__INSTRUCTIONS FOR THE TASK__: For each line in the material below that holds "Title", copy that line.

__SUPPLIED ENTRIES__:
※
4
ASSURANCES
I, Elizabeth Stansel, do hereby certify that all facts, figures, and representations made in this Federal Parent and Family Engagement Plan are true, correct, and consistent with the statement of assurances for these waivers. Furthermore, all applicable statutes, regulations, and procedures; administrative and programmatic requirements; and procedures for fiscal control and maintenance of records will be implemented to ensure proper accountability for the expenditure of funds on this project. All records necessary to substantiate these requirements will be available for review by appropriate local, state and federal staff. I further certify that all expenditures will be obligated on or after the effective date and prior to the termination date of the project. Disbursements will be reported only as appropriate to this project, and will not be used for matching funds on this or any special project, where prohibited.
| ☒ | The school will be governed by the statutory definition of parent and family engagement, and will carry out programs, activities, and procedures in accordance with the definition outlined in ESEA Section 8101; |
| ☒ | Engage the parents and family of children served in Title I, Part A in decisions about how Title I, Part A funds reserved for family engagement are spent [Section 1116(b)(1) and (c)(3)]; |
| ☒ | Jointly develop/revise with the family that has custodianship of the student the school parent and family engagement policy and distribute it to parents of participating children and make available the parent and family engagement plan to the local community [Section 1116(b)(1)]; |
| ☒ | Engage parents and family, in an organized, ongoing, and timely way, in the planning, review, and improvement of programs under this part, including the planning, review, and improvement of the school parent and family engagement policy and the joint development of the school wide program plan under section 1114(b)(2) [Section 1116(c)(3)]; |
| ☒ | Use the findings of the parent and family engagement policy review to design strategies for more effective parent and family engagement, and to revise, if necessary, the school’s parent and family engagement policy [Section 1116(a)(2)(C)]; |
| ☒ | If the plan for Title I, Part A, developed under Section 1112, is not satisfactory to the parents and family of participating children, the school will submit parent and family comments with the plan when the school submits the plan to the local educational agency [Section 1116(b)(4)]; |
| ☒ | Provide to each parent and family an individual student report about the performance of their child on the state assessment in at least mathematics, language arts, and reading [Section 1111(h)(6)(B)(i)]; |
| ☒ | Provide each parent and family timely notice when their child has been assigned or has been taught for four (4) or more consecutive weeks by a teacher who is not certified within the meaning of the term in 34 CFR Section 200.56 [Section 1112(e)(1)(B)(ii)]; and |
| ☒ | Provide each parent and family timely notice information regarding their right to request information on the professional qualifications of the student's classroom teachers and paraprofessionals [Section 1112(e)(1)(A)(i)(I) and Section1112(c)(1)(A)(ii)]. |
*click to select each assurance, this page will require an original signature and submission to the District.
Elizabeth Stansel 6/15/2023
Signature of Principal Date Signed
※
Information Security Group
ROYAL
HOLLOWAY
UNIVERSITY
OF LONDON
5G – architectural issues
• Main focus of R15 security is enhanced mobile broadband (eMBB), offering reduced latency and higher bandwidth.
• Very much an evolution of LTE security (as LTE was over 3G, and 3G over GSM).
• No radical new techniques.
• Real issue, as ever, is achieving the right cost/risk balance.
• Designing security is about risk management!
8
※
__YOUR SOLUTION__:
| ☒ | Engage the parents and family of children served in Title I, Part A in decisions about how Title I, Part A funds reserved for family engagement are spent [Section 1116(b)(1) and (c)(3)]; |
| ☒ | If the plan for Title I, Part A, developed under Section 1112, is not satisfactory to the parents and family of participating children, the school will submit parent and family comments with the plan when the school submits the plan to the local educational agency [Section 1116(b)(4)]; |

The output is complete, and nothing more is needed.